Mapping dependencies matters because:

• Restarting or failing over higher-level services may not fix lower-level problems.
• HA logic must respect ordering (e.g., start storage before DB, DB before app).

Operational Aspects of Clustering and HA

Configuration Management and Consistency

Clusters are sensitive to drift:

• Different versions or configs on nodes can cause:
• Failed failovers
• Subtle bugs
• Use configuration management tools and/or infrastructure-as-code to:
• Ensure all cluster nodes stay in sync
• Version and review cluster changes

Testing Failover

You must test:

• Node failure:
• Physically power off a node or use hypervisor to simulate.
• Service failure:
• Kill the process, corrupt config, or block port to see response.
• Network partition:
• Disconnect one NIC or block routes.
• Storage failure:
• Make underlying volume temporarily unavailable.

Measure:

• Actual RTO
• Data loss (if any)
• Behavior of clients (time-outs, reconnection, retries).

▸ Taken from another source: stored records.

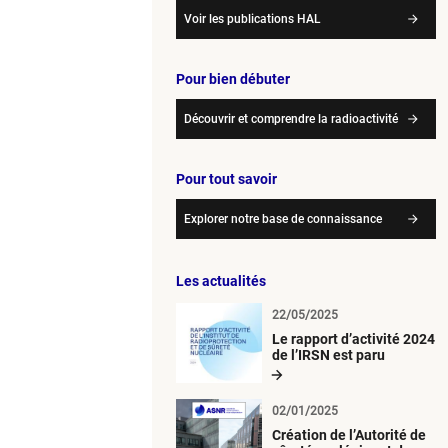
Voir les publications HAL
Pour bien débuter
Découvrir et comprendre la radioactivité
Pour tout savoir
Explorer notre base de connaissance
Les actualités
22/05/2025
Le rapport d’activité 2024
de l’IRSN est paru
02/01/2025
Création de l’Autorité de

Observability and Alerting

Effective HA operations require:

• Metrics:
• Node health, resource states, failover counts, replication lag.
• Logs:
• Cluster events, fencing actions, service start/stop events.
• Alerts:
• Node down
• Resource failed to start/stop
• Quorum lost
• Fencing failures

Tie cluster logs and metrics into centralized monitoring and alerting systems.

Runbooks and Procedures

Document step-by-step:

• How to:
• Safely take a node out of service for maintenance
• Add/remove nodes from the cluster
• Trigger or prevent failover during planned work
• What to do during:
• Node failure
• Split-brain detection
• Storage errors
• Escalation procedures and ownership.

Runbooks reduce mistakes during emergencies and standardize responses.

Common Anti-Patterns and Pitfalls

• No fencing:
• Leads to split-brain and data corruption.
• 2-node clusters without proper quorum/witness:
• Frequent split-brain in network glitches.
• Treating storage as magically HA:
• Single SAN head or single NFS server becomes a massive SPOF.
• Overly aggressive failover:
• Failing over on transient issues causes “flapping” and instability.
• Complexity exceeding team skill level:
• Very sophisticated geo-clusters with little operational experience often have lower real-world availability.

High-Level Lifecycle of a Clustered Service

A typical workflow from concept to production:

1. Design:
• Requirements, RTO/RPO, failure modes, patterns.
2. Lab/Prototype:
• Single or small test environment mirroring prod architecture.
3. Automate:
• Configuration management, deployment scripts.
4. Test:
• Functional tests
• Failure scenario simulations
5. Production Rollout:
• Gradual ramp-up, pilot users, canary deployments where possible.
6. Operate and Improve:
• Track incidents
• Refine configs, thresholds, runbooks
• Periodic failover drills (“game days”)

Understanding this lifecycle helps you integrate Pacemaker/Corosync clusters, distributed filesystems, and load balancers into a coherent HA strategy, rather than isolated technologies.